Un pont dont l’impact sera assez faible sur le trafic dans la zone
Le pont de Cocody est une œuvre qui embellit incontestablement la ville, et sera certainement une attraction. Beaucoup vont l’emprunter à pied (jogging, promenade, etc…) pour profiter du paysage. Il sera le cadre de clips vidéos, de scènes de publicités ou de films. Mais son impact sur le trafic doit être relativisé. Pour la circulation en provenance de la Riviera 3, la palmeraie, attoban, Bingerville, Angré et sa zone etc.., l’indénié restera le chemin le plus pratique pour rallier le Plateau. Cette circulation ne va pas se déporter vers ce pont, car la voie qui part de la place Saint Jean et donne d’accès au pont, est une route 02 X 02 voies, faute d’espace pour être élargie. Elle ne pourra pas supporter le trafic en provenance de toutes ces zones. On parle de 29 000 à 35 000 véhicules qui vont emprunter chaque jour sur ce pont. Tout indique qu’ aux heures de pointe, ce pont ne sera vraiment utile qu’ aux usagers de Cocody centre, et de la riviera golf, pas au-delà.
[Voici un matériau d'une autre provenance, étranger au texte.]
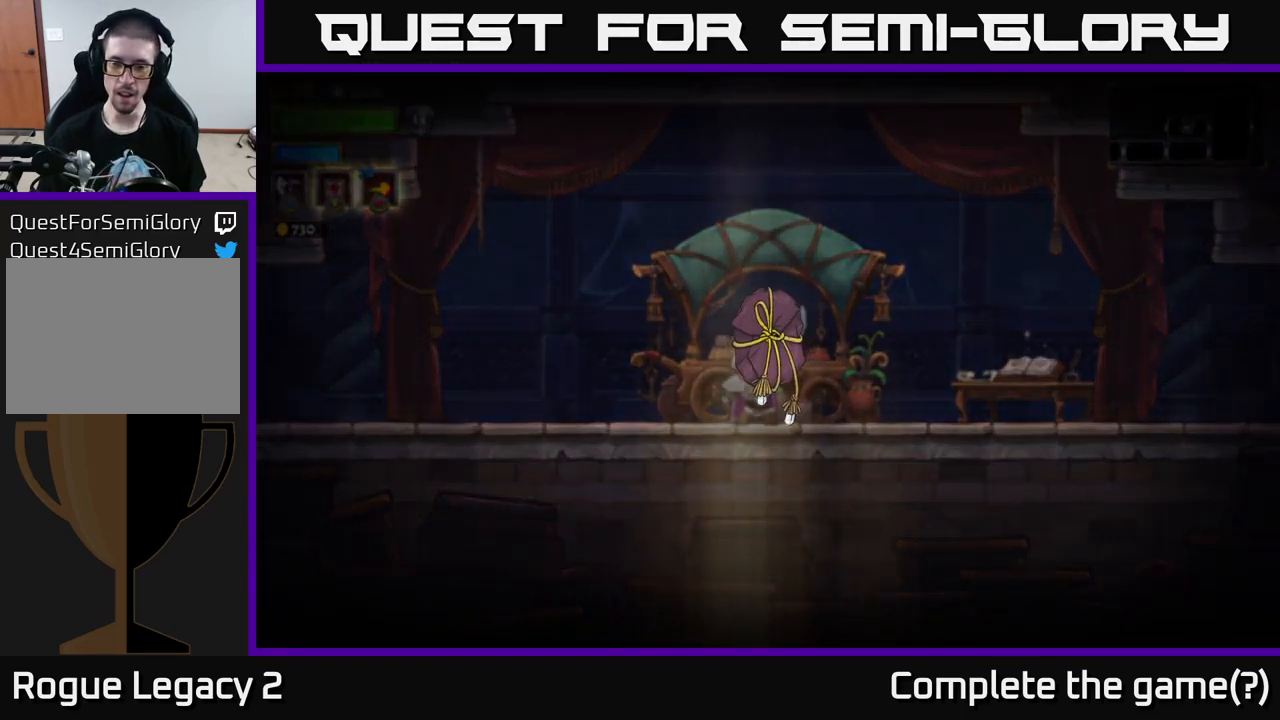
{"buttons": [], "left_stick": "center", "right_stick": "center", "events": []}
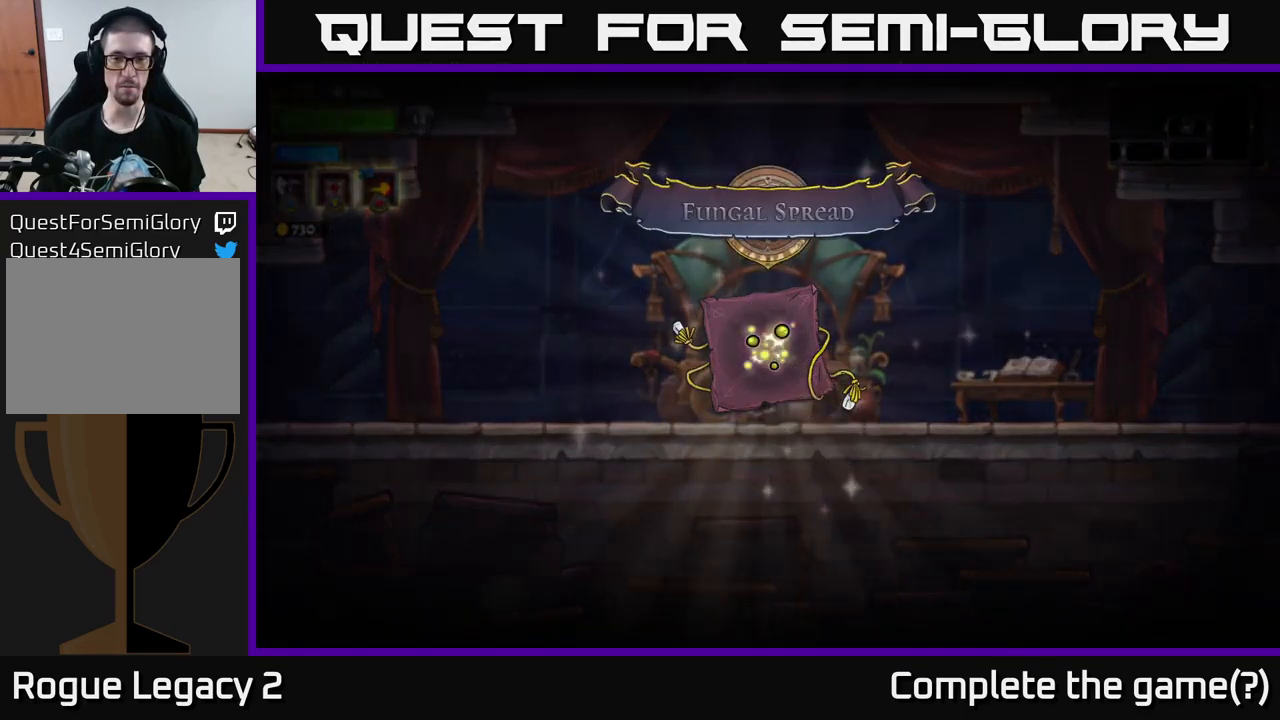
{"buttons": [], "left_stick": "center", "right_stick": "center", "events": []}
sur le trafic en provenance des quartiers périphériques de la commune de Cocody.
Une polémique peut surgir concernant le coût global des travaux, les chiffres officiels ne collent pas. Le projet est financé par un prêt de 105 milliards de FCFA de la Banque Islamique de Développement. Selon les données officielles, la première phase des travaux a coûté 23,9 milliards, et le pont à haubans 77,5 milliards. Ce qui nous donne un total de 101,4 milliards. Ainsi 3,6 milliards manquent à l’appel. Ce n’est pas la première incohérence sur le coût des infrastructures. Le péage sur l’autoroute de Bassam est passé de 4 milliards à 23 milliards de FCFA dans les discours officiels. Pour l’autoroute Yamoussoukro Tiébissou inaugurée il y a quelque mois, deux montants ont été annoncés dans les discours officiels : 82,7 milliards et 92,63 milliards !!!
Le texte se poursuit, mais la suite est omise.